Há, aí, uma palavra que merece ser mais bem discutida: patriarcado. No Ocidente cristão, as relações entre homens e mulheres foram, durante séculos, geridas pela instituição do matrimônio. Isso quer dizer que elas foram administradas não pela norma heterossexual, mas por uma transação entre homens. Pais davam suas filhas em casamento em troca de compensações financeiras ou alianças políticas. Ao se submeter ao ato sexual, marido e mulher sabiam que estavam se curvando às mesmas obrigações, mas não estavam vivendo a mesma experiência. Ela submissa ao poder dele e ele exercendo, desta maneira, seu poder sobre ela. Com a emergência de movimentos feministas, assistiu-se ao começo do fim dessa ordem patriarcal, assim como da moral que a acompanhava.

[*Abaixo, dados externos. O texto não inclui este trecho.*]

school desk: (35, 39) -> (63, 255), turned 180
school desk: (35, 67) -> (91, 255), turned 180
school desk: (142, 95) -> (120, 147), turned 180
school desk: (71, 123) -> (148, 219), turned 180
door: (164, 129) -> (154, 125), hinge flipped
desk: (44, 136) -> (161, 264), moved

Em uma visão histórica é importante afirmar que tantas brasileiras souberam, ao longo dos séculos, resistir. Resistir, significando manter acesa a chama frágil e efêmera da existência: aguentar, sobreviver. Resistir, cuja etimologia, stare, significa: ficar de pé. Resistimos como respiramos, por reflexo. Resistimos para defender nossas vidas, mas também nossos valores, sem os quais elas não têm sentido. O bom é que, ao longo dos tempos, a matéria de que somos feitas, ou seja, nossa cultura mestiça, resiste cada vez mais e melhor às pressões. Longe de esconder os conflitos, os levamos para a praça pública a fim de encontrar soluções. Soluções verdadeiras para a violência e para a desigualdade. Soluções em que o grito seja substituído pelo diálogo e a concorrência pela colaboração.

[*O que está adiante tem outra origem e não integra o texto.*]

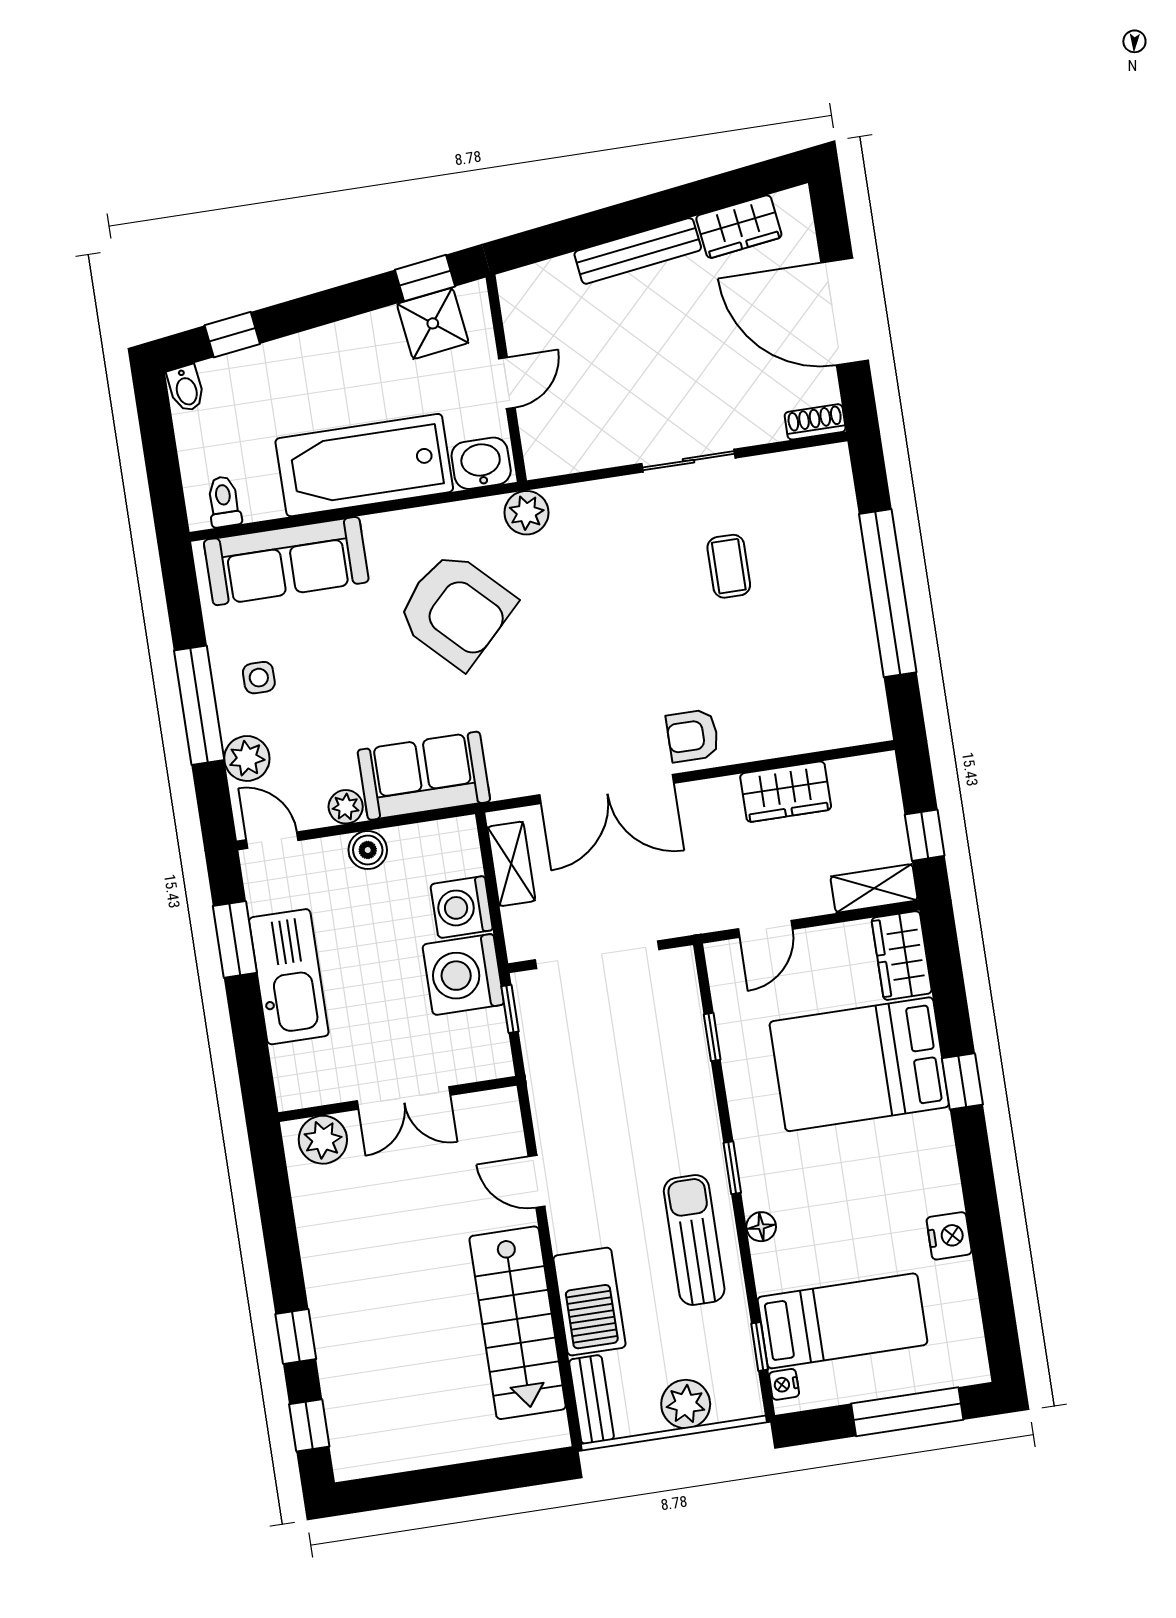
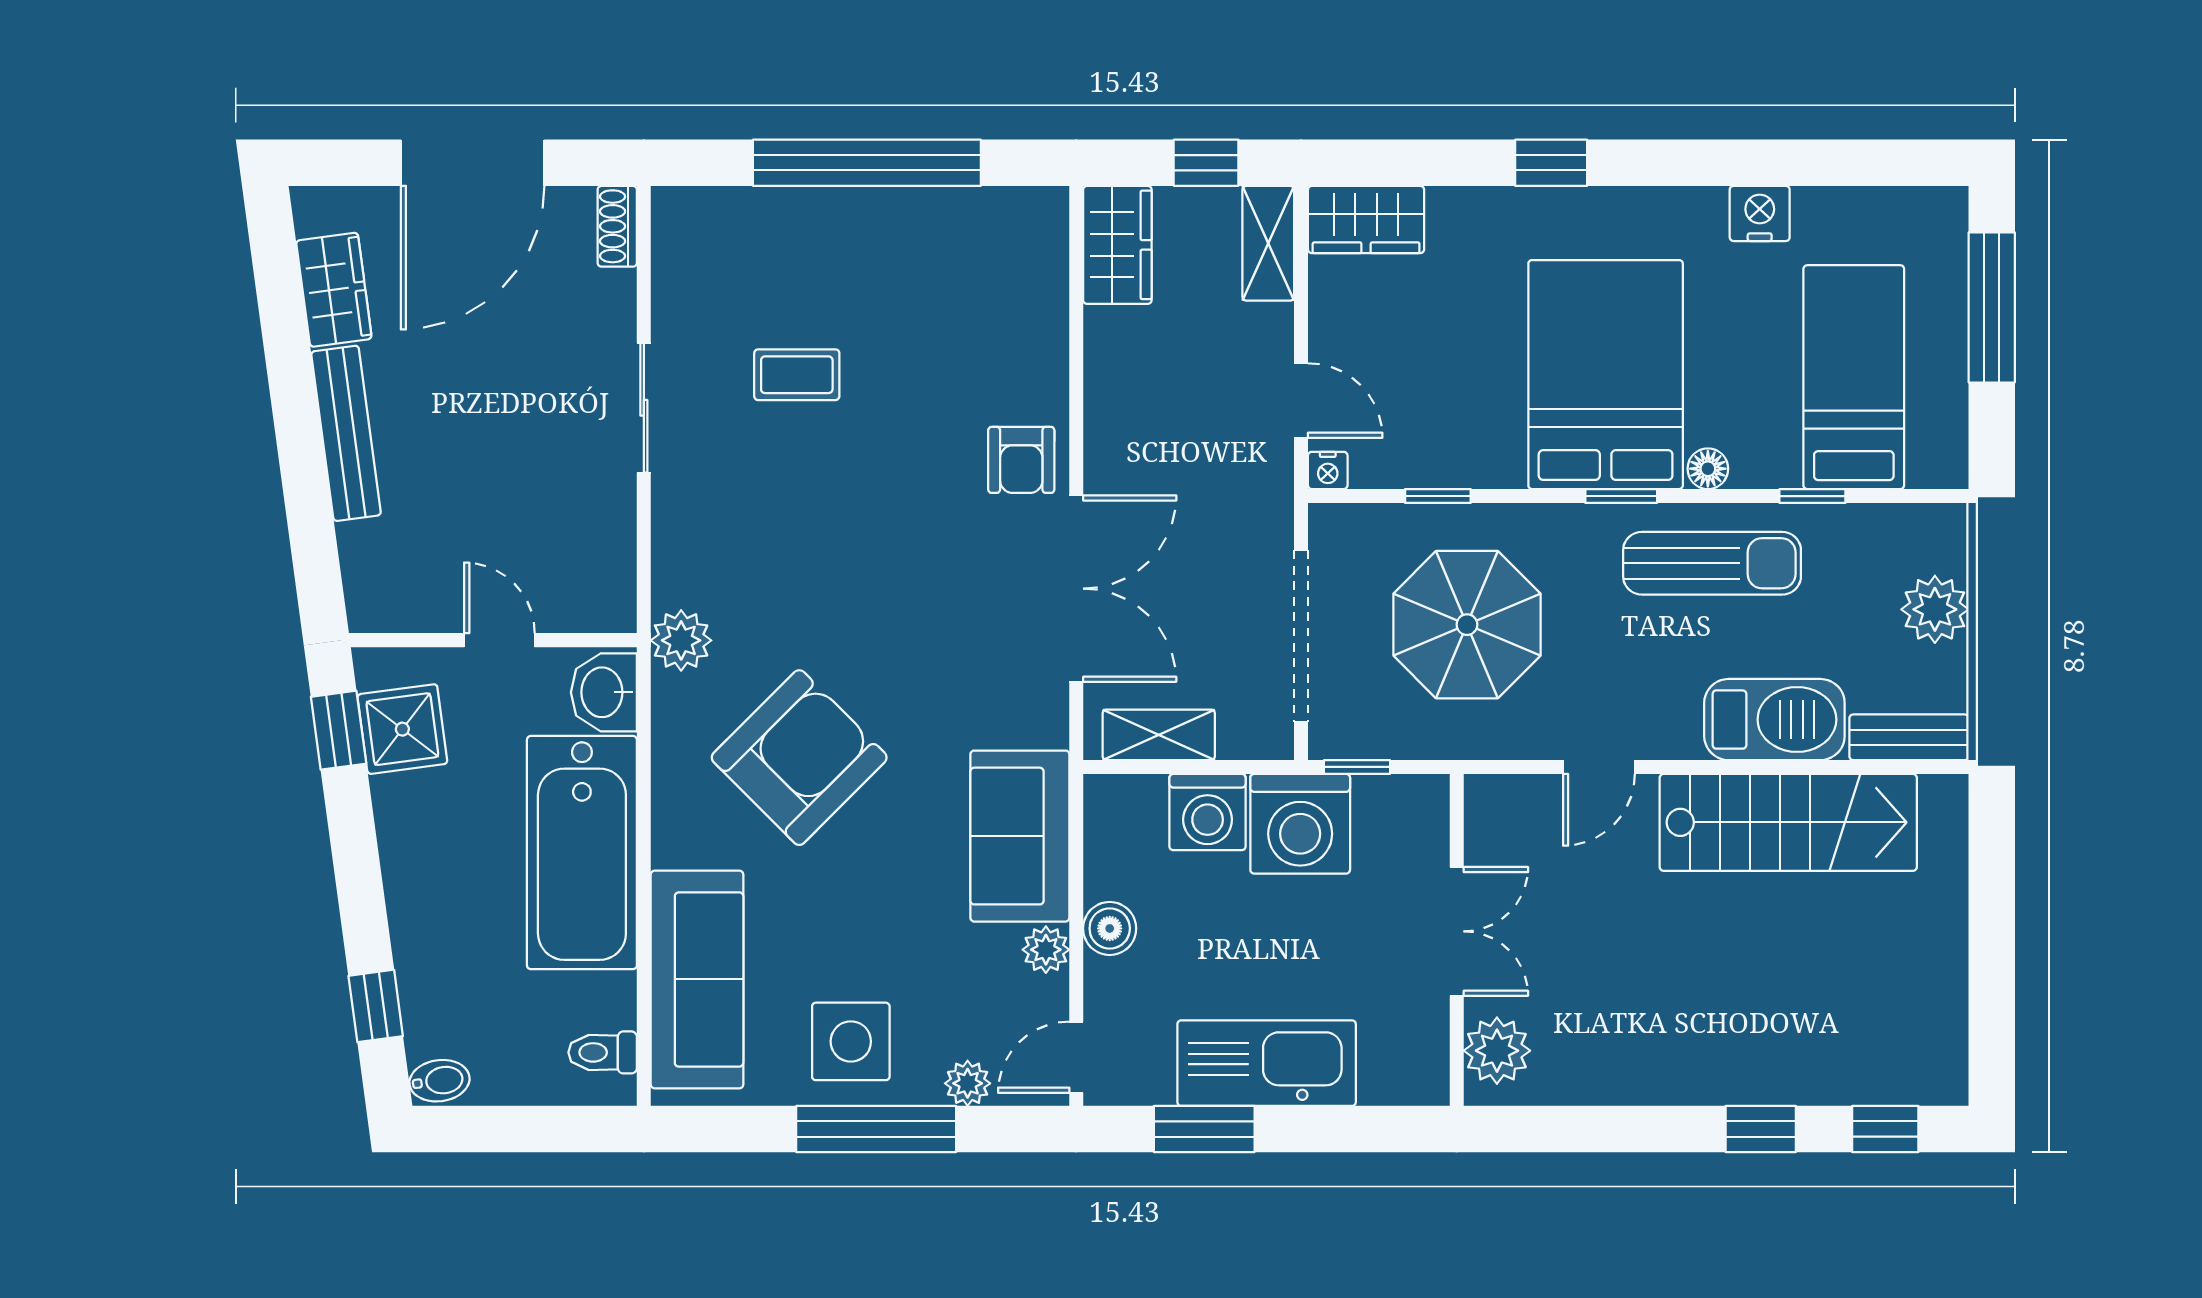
side table: (259, 678) -> (851, 1041), width x1.87, depth x1.87
plant: (247, 758) -> (968, 1083), width x0.73, depth x0.73
wardrobe: (786, 792) -> (1117, 245), moved
bed: (859, 1064) -> (1606, 375), moved, turned 180
parasol: (624, 1072) -> (1467, 625), added
sun lounger: (694, 1240) -> (1712, 563), turned 180
window: (760, 1347) -> (1812, 496), moved
nightstand: (784, 1384) -> (1328, 470), moved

Mulheres de todas as condições, idades e cores sempre souberam descortinar brechas, reinventar-se, apostar na criatividade para seguir em frente. Elas enfrentaram o patriarcalismo, acharam degraus para subir na vida, fizeram sua história. Tantas vezes apresentadas como vítimas de eventos dramáticos ou de um destino que as mergulhou no sofrimento, ao contrário, elas souberam vencer as armadilhas do acaso. Longe de se deixar levar sem saber aonde, nossas irmãs do passado foram protagonistas de seu tempo. Tempos em que dificuldades e violência estiveram presentes, mas não só. É preciso mostrar outros momentos. Momentos em que ouvimos suas vozes dizerem alto e claro: eu existo, eu faço, eu quero. Vozes que nos contam de sua presença enfrentando a complexidade da vida, mas também encarando a sua simplicidade, que pode ser igualmente complexa.

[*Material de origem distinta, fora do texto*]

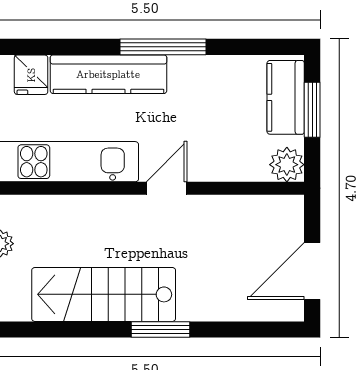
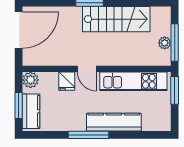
fridge: (31, 75) -> (67, 81), moved, turned 180
door: (167, 188) -> (87, 69), hinge flipped
door: (312, 271) -> (19, 30), width x1.36

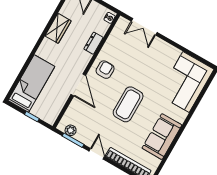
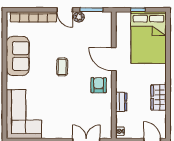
armchair: (105, 70) -> (99, 85), turned 180
bed: (31, 84) -> (149, 38), width x1.50
coffee table: (128, 104) -> (62, 67), width x0.54, depth x0.58
plant: (71, 130) -> (79, 17), moved

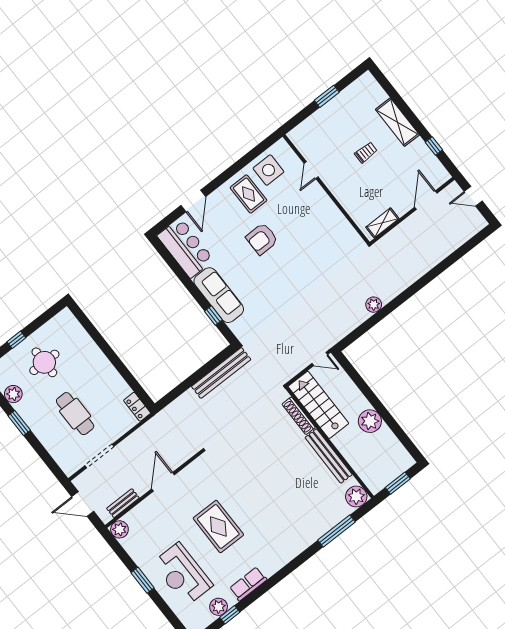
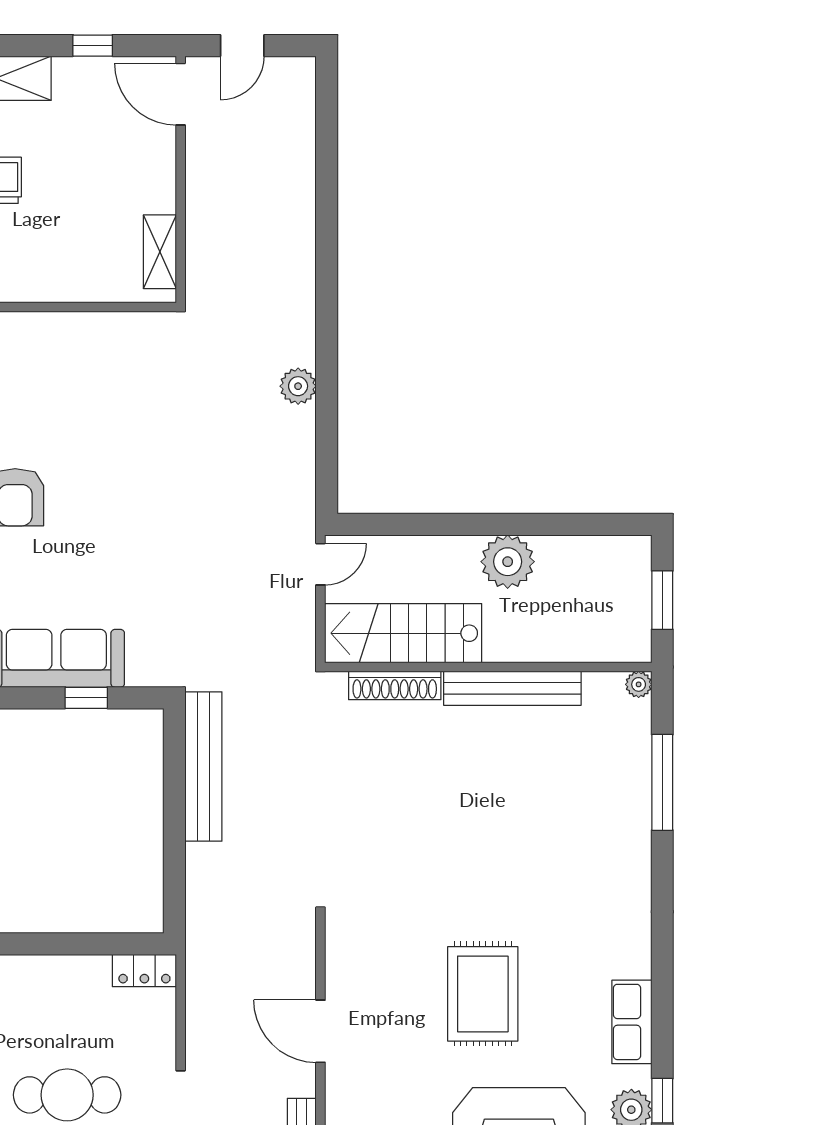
door: (426, 200) -> (181, 94), moved
plant: (356, 497) -> (639, 684), width x0.53, depth x0.53
rug: (218, 526) -> (483, 994), turned 90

Porque a História nos ajuda a compreender que, contra a engrenagem da repetição, contra o retorno da adversidade, há o desejo de autonomia e igualdade. Há a vontade de rejeitar a vitimização generalizada. Há o desejo de dizer sim, contra um mundo que diz não. Assistimos a mudança de uma ordem tão velha quanto o mundo: a dos sexos. A História está mudando sob nossos olhos. E na de hoje, as mulheres falam, os homens escutam.